## READING TEXT
++++

Tuesday, May 29, 2007

Fundamentalism's Tombstone?


I'm absolutely reeling from a recent post by Echidne, who discusses this article about the "Museum of Creation" that will open in Kentucky this spring.

It sounds as though it'll be the ne plus ultra of hallucinatory, high-camp Christofascist freak shows, and it will undoubtedly give America's ever-dwindling population of sane people yet another reason to hang their heads in shame:

[C]ontroversial exhibits deal with diseases and famine, which are portrayed not as random disasters, but as the result of mankind's sin. Mr Ham's Answers in Genesis movement blames the 1999 massacre at Columbine High School in Colorado, in which two teenagers killed 12 classmates and a teacher before killing themselves, on evolutionist teaching, claiming that the perpetrators believed in Darwin's survival of the fittest.
If this is true, all I can say is that they apparently took a rather dim view of their own fitness to survive, since they shot themselves dead.

This next tidbit is so predictable that it's barely worth mentioning:
Other exhibits in the museum will blame homosexuals for Aids.
I must say, the wheels of God's wrath grind very slowly indeed if it took Him centuries to invent a fatal disease with which to punish homosexuals. But maybe He was exhausted after conjuring up dinosaurs with which to terrorize Adam and Eve:
[V]isitors will see a tyrannosaurus rex pursuing Adam and Eve after their fall from grace. "That's the real terror that Adam's sin unleashed," visitors will be warned.
One always wishes to be tolerant of other people's beliefs. But I have to draw the line at people who think that Adam and Eve were not only real, but were chased from Eden by the Giant Lizards of the Lord. To put it bluntly, it strains my credulity.

This museum is further evidence that for all its sound and fury, conservative American Christianity is in utter psychic disarray, having broken not only with reality itself, but with anything remotely resembling its supposed beliefs. Garish monuments to dogma are exactly what you'd expect from a sickly faith that has replaced agape with triumphalist pomp and circumstance. One can only hope that the Museum of Creation ends up being Christian fundamentalism's tombstone.

++++

## RECORDED DATA
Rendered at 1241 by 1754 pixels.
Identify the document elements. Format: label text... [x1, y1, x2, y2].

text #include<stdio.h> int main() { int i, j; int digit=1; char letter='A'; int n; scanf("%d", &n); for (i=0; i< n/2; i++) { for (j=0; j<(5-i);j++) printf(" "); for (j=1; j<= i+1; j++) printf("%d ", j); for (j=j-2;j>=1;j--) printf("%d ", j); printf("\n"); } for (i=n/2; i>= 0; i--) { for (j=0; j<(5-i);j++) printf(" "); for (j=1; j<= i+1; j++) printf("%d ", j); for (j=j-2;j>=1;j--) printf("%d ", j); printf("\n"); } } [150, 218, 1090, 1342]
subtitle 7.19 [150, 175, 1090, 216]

++++

## EXERCISE A
Revise the blog post about the Museum of Creation: restate it starting with "This museum is" and going on through "Christian fundamentalism's tombstone.", with "dogma" changed to "doctrine".
## EXERCISE B
In the blog post about the Museum of Creation, what creature is shown pursuing Adam and Eve after their fall from grace?
## EXERCISE C
Proceed with the blog post about the Museum of Creation from its final sentence.

## RESULT A
This museum is further evidence that for all its sound and fury, conservative American Christianity is in utter psychic disarray, having broken not only with reality itself, but with anything remotely resembling its supposed beliefs. Garish monuments to doctrine are exactly what you'd expect from a sickly faith that has replaced agape with triumphalist pomp and circumstance. One can only hope that the Museum of Creation ends up being Christian fundamentalism's tombstone.

## RESULT B
A tyrannosaurus rex.

## RESULT C
(This post originally appeared on January 11, 2005.)

3 comments:

olvlzl said...

Looking at this picture, it dawns that if you did an estimate of the sheer mass of the animals who would have had to have been living, all at once, for the fossil record to match the creationist fantasy there probably wouldn't have been enough of anything to have sustained it. Maybe I'm wrong but that's a heck of a lot of nutrition required. I can't believe the plants would have been able to support it. And that doesn't even get to the land mass and continental shelf required for those to have squeezed in their existence.

If I wasn't taking the rest of the week off I'd go and look.

Some liberal religious ridicule would probably be more effective than outrage. This could become a kitschy coup for anti-creationism with a little good nature humor and some intelligent PR work.

Phila said...

Some liberal religious ridicule would probably be more effective than outrage. This could become a kitschy coup for anti-creationism with a little good nature humor and some intelligent PR work.

My default position is that creationism fails as much as religion as it does as science. I don't even think one needs to ridicule it, so much as to point out that it's materialistic in the worst, most abject sense of the word.

Outrage seems like a waste of time to me, particularly coming from secular folks. Or worse than a waste of time, counterproductive: the whole goddamn racket is set up to breed and exploit outrage, and it'd be foolish to buy into it.

olvlzl said...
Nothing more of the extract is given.